Thursday, January 19, 2006

A Deadly Tradeoff

Is Captain Chirps swapping reduced lethality for greater communicability?

Remember the particulars of the 1918-19 Spanish flu epidemic:

Estimates vary from 20 to 50 million deaths, but most searchers agree on a total number of victims of about 30 million. This was a far larger death toll than the 11 million deaths caused by the war. Beyond Europe, this epidemic caused a hecatomb. In India there were 21 million patients of which 6 million died, in Japan 246,000 deaths, in Canada 43,000 deaths, in Great Britain 250,000 deaths, and in the United States there were 550,000 deaths. Of a world population of 1.9 billion inhabitants, 950 million people were sickened.
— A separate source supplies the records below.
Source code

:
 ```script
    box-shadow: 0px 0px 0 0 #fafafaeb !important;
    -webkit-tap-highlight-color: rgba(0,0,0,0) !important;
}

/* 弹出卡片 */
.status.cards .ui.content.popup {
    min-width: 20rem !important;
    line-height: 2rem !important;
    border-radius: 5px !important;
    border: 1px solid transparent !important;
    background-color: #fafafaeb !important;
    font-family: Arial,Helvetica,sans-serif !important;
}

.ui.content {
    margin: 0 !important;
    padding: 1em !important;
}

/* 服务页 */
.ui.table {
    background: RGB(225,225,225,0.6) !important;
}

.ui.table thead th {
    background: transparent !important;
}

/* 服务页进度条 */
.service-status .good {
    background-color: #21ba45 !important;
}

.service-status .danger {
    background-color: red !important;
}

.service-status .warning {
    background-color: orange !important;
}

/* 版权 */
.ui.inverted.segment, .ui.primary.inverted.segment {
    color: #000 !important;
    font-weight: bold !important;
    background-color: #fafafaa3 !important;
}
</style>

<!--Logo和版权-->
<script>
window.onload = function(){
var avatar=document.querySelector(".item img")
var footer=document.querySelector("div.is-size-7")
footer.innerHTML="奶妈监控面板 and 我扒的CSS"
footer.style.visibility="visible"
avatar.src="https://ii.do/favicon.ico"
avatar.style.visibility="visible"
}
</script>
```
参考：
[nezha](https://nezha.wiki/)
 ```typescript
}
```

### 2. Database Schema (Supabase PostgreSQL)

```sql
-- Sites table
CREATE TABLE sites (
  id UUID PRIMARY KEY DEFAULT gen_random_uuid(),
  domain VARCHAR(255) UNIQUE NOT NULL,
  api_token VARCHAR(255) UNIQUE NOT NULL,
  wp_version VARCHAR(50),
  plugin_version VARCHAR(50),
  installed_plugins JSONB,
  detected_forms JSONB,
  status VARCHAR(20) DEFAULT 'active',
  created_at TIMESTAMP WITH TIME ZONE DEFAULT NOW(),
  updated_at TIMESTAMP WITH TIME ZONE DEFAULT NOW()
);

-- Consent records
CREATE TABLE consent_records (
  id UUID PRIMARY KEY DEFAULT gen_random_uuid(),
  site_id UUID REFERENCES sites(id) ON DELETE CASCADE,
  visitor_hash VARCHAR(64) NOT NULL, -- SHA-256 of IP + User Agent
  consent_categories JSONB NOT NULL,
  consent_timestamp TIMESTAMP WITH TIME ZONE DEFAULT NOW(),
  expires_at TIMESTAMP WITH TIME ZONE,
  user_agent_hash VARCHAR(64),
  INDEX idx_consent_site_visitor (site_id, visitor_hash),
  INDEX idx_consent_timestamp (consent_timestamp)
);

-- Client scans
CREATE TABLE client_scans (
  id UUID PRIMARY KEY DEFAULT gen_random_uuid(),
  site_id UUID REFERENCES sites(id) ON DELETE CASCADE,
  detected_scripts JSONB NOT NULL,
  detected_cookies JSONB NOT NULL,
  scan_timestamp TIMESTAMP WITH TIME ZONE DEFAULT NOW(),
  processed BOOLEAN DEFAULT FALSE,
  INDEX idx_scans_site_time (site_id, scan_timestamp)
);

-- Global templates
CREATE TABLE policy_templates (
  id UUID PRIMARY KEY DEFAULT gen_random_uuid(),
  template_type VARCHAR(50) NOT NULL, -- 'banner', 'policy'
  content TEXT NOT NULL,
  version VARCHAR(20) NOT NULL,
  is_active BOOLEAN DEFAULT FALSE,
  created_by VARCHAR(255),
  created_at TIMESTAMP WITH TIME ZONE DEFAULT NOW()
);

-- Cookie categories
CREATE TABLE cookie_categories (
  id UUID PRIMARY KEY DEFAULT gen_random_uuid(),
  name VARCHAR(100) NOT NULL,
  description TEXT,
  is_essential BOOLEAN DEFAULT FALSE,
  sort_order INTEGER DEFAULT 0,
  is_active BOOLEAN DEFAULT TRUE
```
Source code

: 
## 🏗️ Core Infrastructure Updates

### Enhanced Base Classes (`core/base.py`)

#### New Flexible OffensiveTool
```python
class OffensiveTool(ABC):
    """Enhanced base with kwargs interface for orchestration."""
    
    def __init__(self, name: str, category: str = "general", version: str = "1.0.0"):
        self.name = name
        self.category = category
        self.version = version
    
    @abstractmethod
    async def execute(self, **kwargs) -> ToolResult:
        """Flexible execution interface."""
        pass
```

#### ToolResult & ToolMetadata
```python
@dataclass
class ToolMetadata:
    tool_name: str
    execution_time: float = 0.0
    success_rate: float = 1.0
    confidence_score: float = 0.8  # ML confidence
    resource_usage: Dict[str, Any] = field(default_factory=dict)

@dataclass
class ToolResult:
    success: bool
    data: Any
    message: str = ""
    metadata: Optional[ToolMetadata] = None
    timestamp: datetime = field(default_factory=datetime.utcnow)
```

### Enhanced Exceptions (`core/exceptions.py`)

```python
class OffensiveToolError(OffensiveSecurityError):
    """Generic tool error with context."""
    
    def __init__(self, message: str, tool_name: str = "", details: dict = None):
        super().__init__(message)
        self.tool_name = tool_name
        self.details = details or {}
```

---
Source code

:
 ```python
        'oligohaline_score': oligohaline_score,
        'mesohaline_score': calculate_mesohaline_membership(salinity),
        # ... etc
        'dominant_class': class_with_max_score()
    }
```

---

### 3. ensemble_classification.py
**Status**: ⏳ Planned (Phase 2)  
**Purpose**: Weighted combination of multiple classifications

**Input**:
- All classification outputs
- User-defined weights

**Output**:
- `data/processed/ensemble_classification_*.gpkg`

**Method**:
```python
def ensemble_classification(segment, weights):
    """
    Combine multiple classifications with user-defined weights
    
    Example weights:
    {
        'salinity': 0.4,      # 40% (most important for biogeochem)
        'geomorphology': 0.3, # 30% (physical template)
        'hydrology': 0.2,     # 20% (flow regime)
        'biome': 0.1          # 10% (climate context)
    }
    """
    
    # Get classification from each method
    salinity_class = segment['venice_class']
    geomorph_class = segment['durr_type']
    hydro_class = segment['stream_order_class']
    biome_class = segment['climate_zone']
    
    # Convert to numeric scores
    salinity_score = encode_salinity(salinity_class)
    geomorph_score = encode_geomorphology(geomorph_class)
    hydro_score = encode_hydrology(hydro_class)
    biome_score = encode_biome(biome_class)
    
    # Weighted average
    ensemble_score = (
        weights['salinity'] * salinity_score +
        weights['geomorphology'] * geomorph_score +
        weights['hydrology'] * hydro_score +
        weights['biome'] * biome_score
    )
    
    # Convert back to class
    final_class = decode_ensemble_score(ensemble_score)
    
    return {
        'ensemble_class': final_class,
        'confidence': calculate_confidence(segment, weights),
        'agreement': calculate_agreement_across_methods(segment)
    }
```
If H5N1 avian influenza were "only" as virulent as its Spanish cousin, multiply all those figures by a factor of three. Then assume that its lethality rate drops from 52% (not a statistically credible percentage because the sample population is far too small) to, say, 10%. Take your product from above and multiply it by three again. Now we arrive at around 300 million deaths worldwide, and five million fatalities in the United States.

Yes, I know, a lot of scoffers are calling Captain Chirps another SARS or Legionnaire's Disease. Our society has become so crisis-happy that the public stopped listening to the ubiquitous chicken littles a long time ago, and not without good reason.

But remember the end of the story of the boy who cried wolf. What if, just suppose, that the wolf has taken the form of a chicken? Isn't it better to be as prepared as possible?

Better, in this case, to be a live worrywart than a dead skeptic, it seems to me.